Ticketmaster is recruiting professionals for a secret ticketing scalping program so it can make more money. Reporters from the CBC News/Toronto Star sent undercover reporters to Ticket Summit 2018, a ticketing and live entertainment convention at Caesars Palace in Las Vegas, in July where it discovered the news.

The journalists posed as scalpers wearing hidden cameras which captured them being recruited by Ticketmaster employees. Despite publicly decrying scalpers, representatives told the reporters they turn a “blind eye to scalpers who use ticket-buying bots and fake identities to snatch up tickets and then resell them on the site for inflated prices” as it makes the company more money with the fees it charges.

“I have brokers that have literally a couple of hundred accounts,” one sales representative says. “It’s not something that we look at or report.”

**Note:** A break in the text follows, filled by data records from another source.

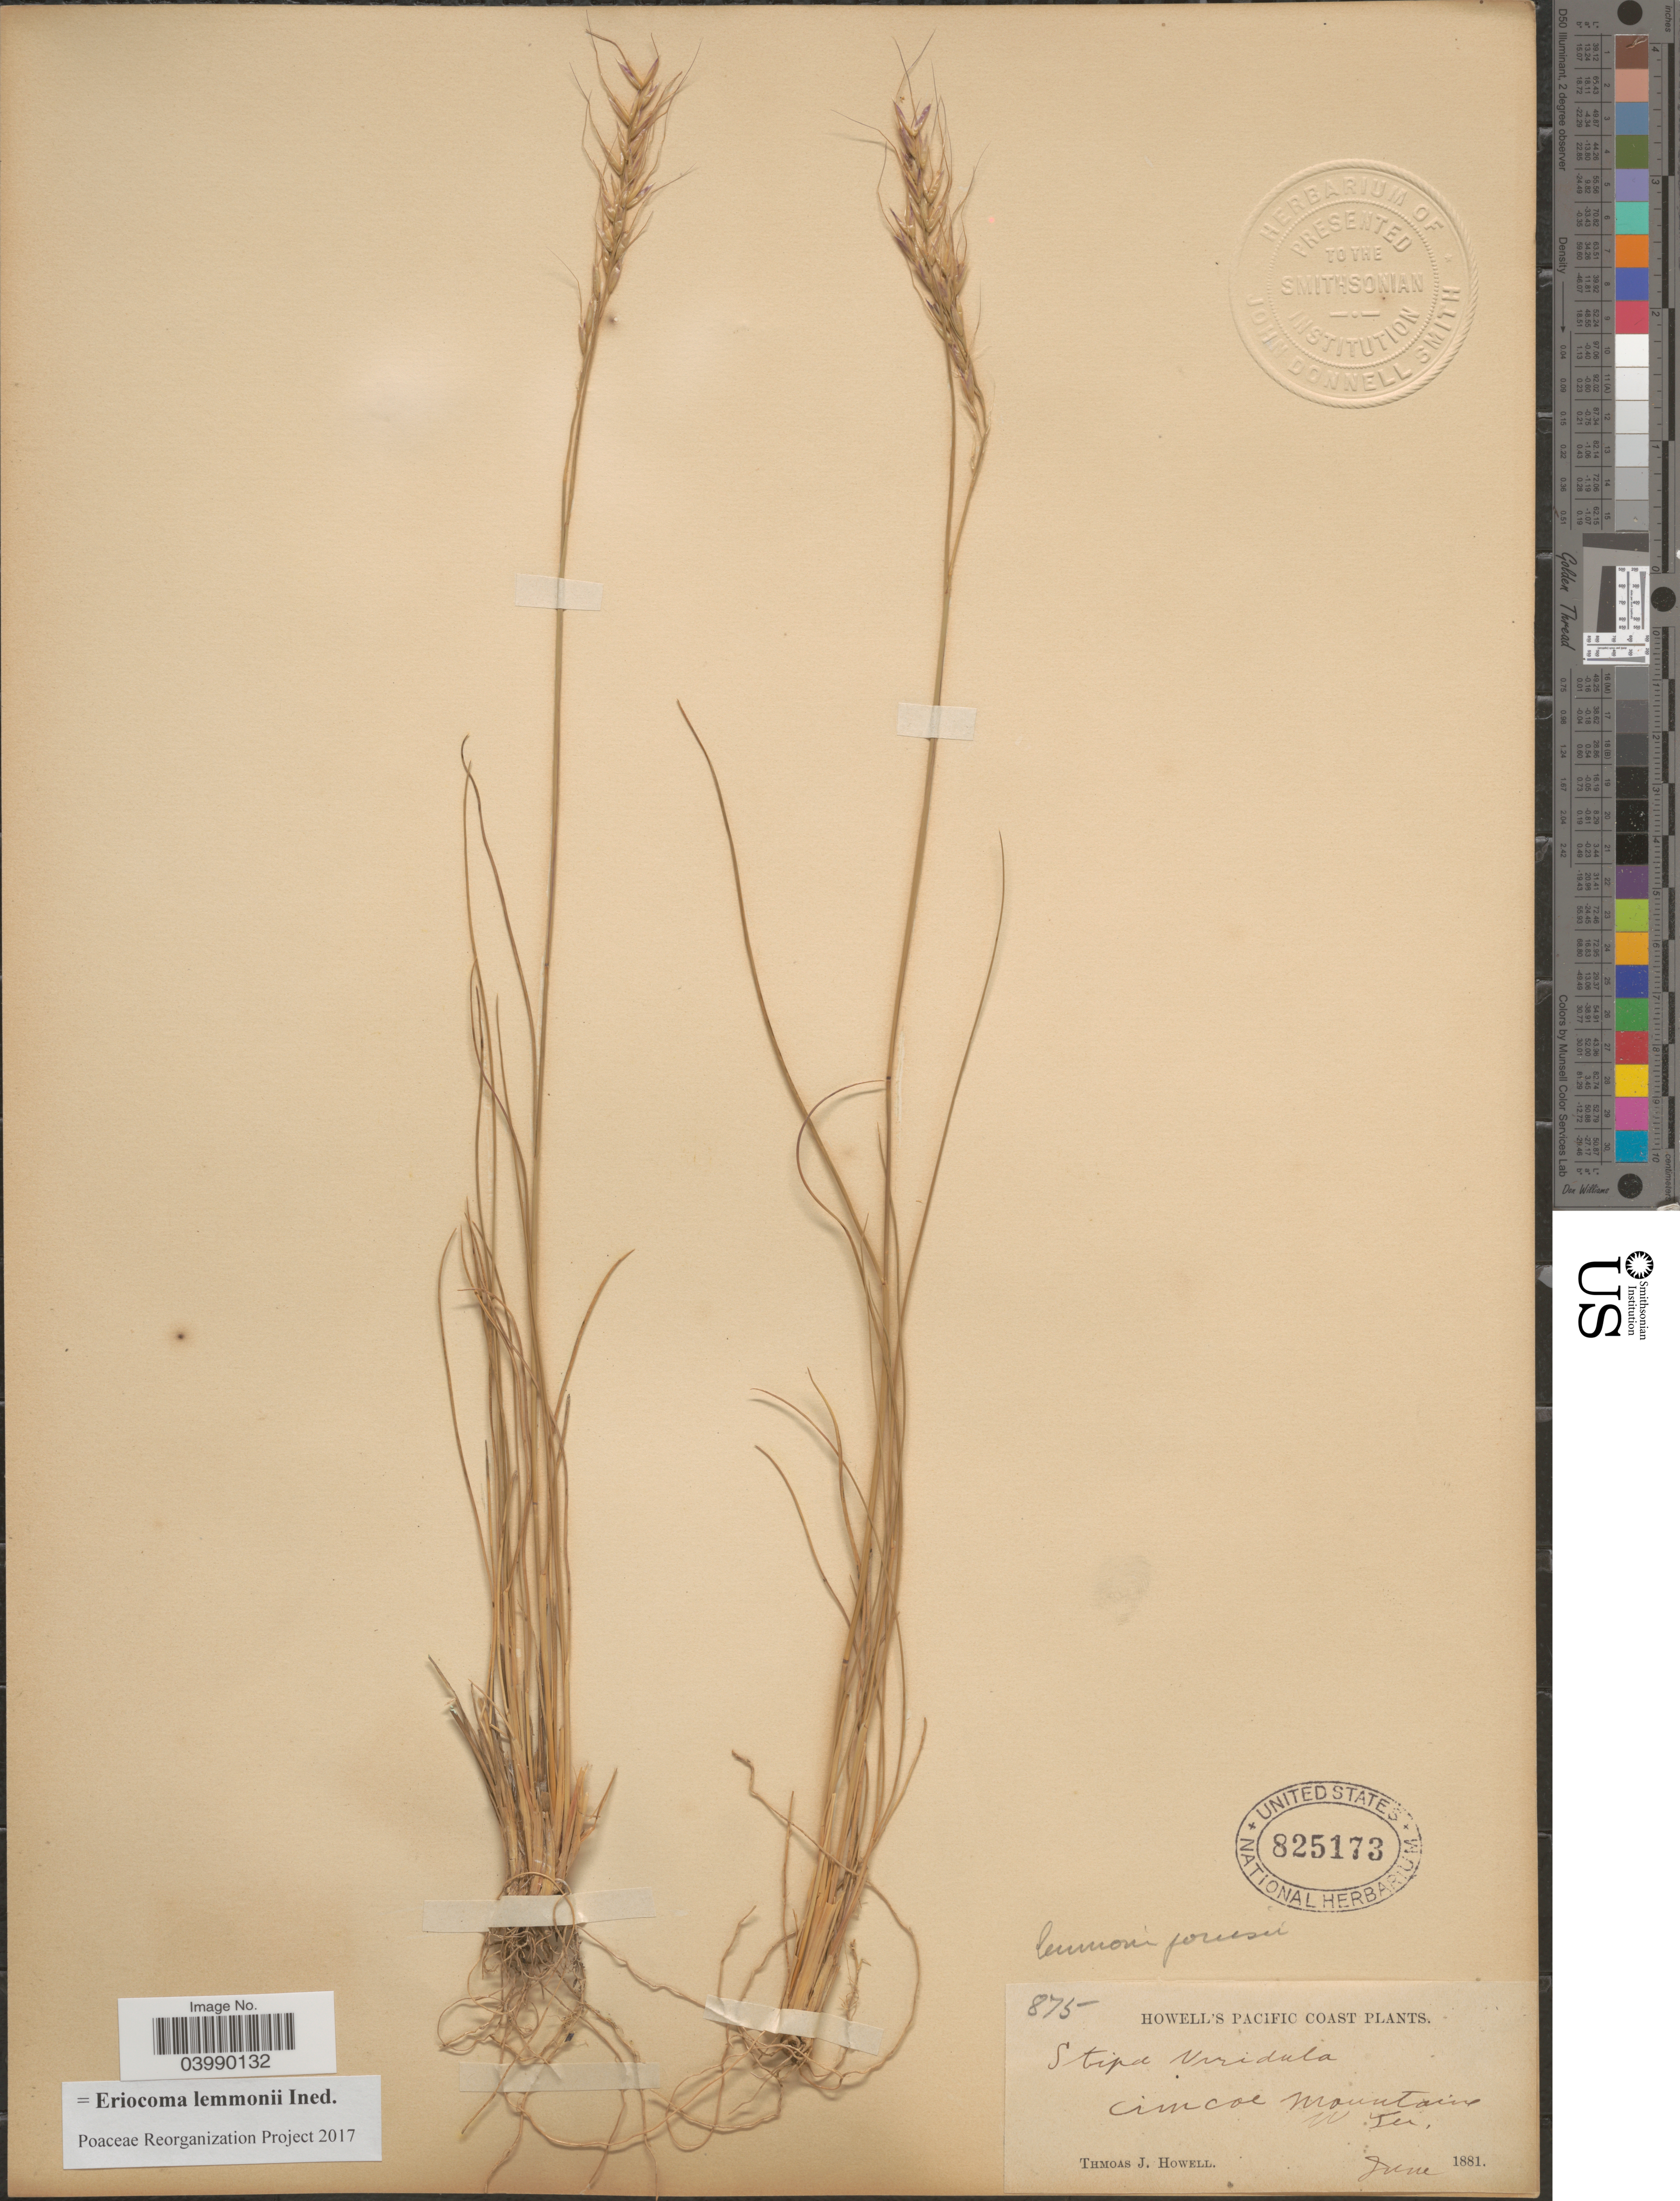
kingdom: Plantae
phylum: Tracheophyta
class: Liliopsida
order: Poales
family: Poaceae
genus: Eriocoma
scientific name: Eriocoma lemmonii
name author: (Vasey) Romasch.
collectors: T. J. Howell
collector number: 875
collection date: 1881-06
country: United States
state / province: Washington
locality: Pacific Coast. Cimcoe mountains. W Ter.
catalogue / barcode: US 825173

At the event, CBC reporter Dave Seglins signed up with a fake account and company name. Wearing a hidden camera, he mingled among the most professional scalpers documenting candid accounts from this secretive industry.

Ticketmaster Resale Director Casey Klein held a session closed to the media in which he unveiled a professional reseller program and TradeDesk, a web-based inventory management system for scalpers. TradeDesk is touted as “The most powerful ticket sales tool. Ever.”

“TradeDesk allows scalpers to upload large quantities of tickets purchased from Ticketmaster’s site and quickly list them again for resale,” the CBC reports. “With the click of a button, scalpers can hike or drop prices on reams of tickets on Ticketmaster’s site based on their assessment of fan demand.”

The reseller programs allow Ticketmaster to make double the money from the fees it charges per ticket. CBC shared the news with veteran music journalist and radio host Alan Cross who says, “This is going to be a public relations nightmare” for the company.

Ticketmaster and artists have been outspoken about the secondary ticket market. Many artists have teamed with the company to prevent scalper bots from purchasing tickets. Most recently, Garth Brooks thanked Ticketmaster for preventing hundreds of thousands of bots from buying tickets for his upcoming sold out Notre Dame Stadium show.

“Ticketmaster, Thank you! Thank you a million times over, the engineers at Ticketmaster,” Brooks states during his Inside Studio G Facebook Live series. “What I found out this last Friday was the bot situation, the scalper situation, the secondary sub level selling of the tickets — whatever name you want to put it under — has gotten ridiculous. And with technology, it’s only going to get more ridiculous. So these guys spent most of their morning trying to take care of real people that wanted tickets while knocking out hundreds and hundreds and hundreds of thousands of bots.”

Ticketmaster is the largest ticketing broker firm in the world. It is owned by Live Nation Entertainment, the largest concert promoter in the world. Neither company has publicly addressed the findings.